Thanks to this one man’s kindness, people from all over the world still engage in the practice of gift-giving around the holidays. If you’re looking to cultivate new customs into your gift-giving circuit, we’ve got a few suggestions.

  • Wise Man Gifts: If your goal minimalism and meaning, this is the way to go. The practice sticks to a trio of presents in an effort to remember the 3 wise men who delivered presents to baby Jesus. Though this is a way to intentionally tie gift-giving back to the true meaning of Christmas, there’s no need to worry—  you don’t have to go giving all your loved ones frankincense and myrrh! 
  • 12 Days of Christmas: Contrary to the previous suggestion, this idea is for people who love quantity. Starting on December 13th, give a little gift to your significant other, child, friend, or whomever every day. Think small— fuzzy socks, chocolate, an ornament, and a sweet note are all ideas. You can mix in a few gag gifts as well to keep things interesting!
  • Socially-Distanced Gift Exchange: This is secret Santa with an added layer of mystery. Assemble a group of people and set a date and time that works for everyone to exchange. Then, using a free online secret Santa generator called Elfster (https://www.elfster.com/secret-santa-generator/), input all of the participants’ names so that everyone can be assigned a person to shop for. Each participant will be assigned a person to shop for (make sure you have everyone’s email address!) Ship or drop off the gift to your assigned person. Lastly, unwrap the presents and unveil the secrets during a virtual Zoom get together! 

Tradition 5: Baking 

Whether it’s sprinkled sugar, fresh gingerbread, chocolate chunk, or cinnamon snickerdoodle, Christmas cookies are a tradition that makes the holiday worth the wait— and the weight. Food triggers deep memories, largely because it involves almost all of the senses. It’s no surprise that the recipe cards of grandmothers everywhere make a great resurgence during the holidays. 

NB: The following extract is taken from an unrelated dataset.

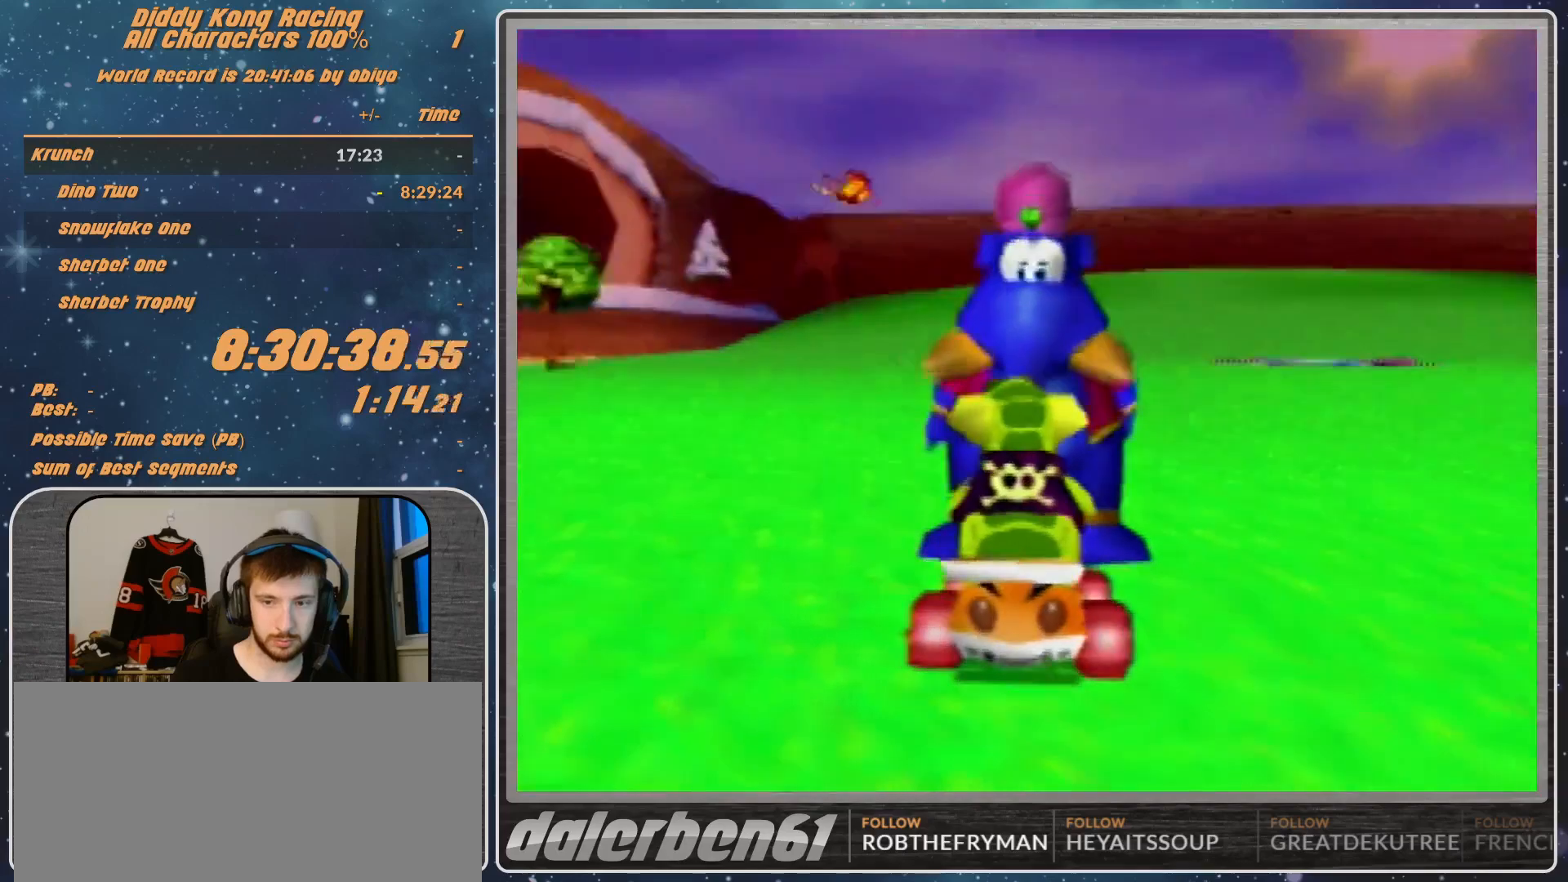
{"buttons": ["A"], "left_stick": "center", "events": []}
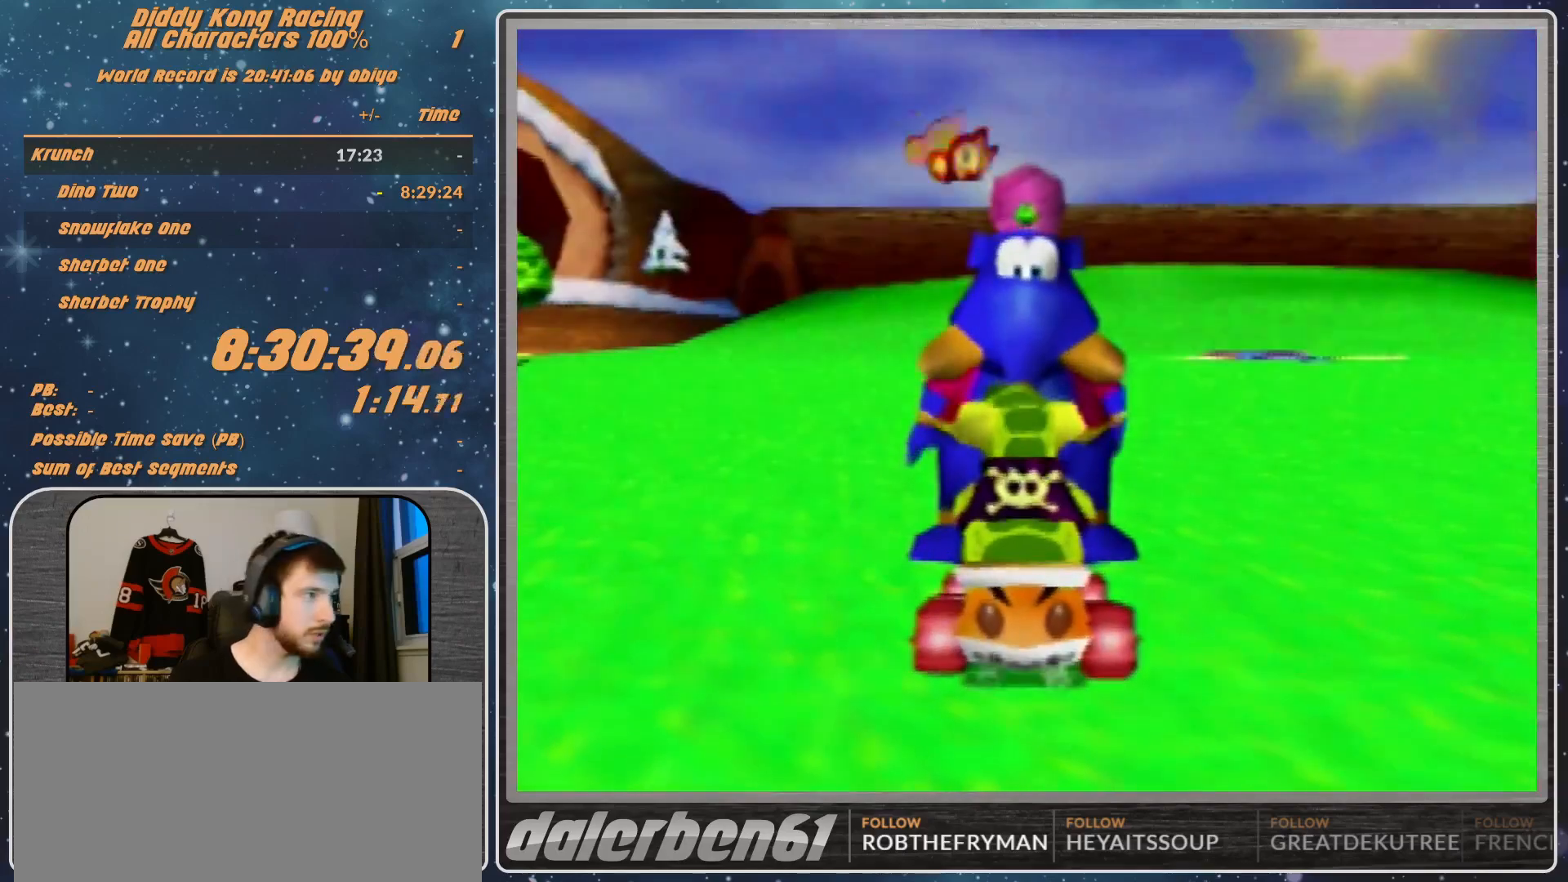
{"buttons": ["A"], "left_stick": "center", "events": []}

Christmas cookies (and really, cookies in general) started appearing in the Middle Ages when spices like nutmeg, cinnamon, and black pepper were starting to become widely used, according to history.com. Exotic dried fruits and ingredients like sugar and butter were rare delicacies, so they were reserved for important occasions such as the annual winter solstice or Christmas feasts. Though cookies have evolved quite a bit since then (hello, refrigerator cookie dough), many of our favorite ‘modern’ Christmas cookies have the same prominent spices. 

Whether you make a homemade gingerbread house, leave a plate of cookies and milk out for Santa Claus, or simply indulge in a roll of raw Pillsbury dough, the team at Parker Lifestyle wishes you and yours the sweetest of memories this holiday season.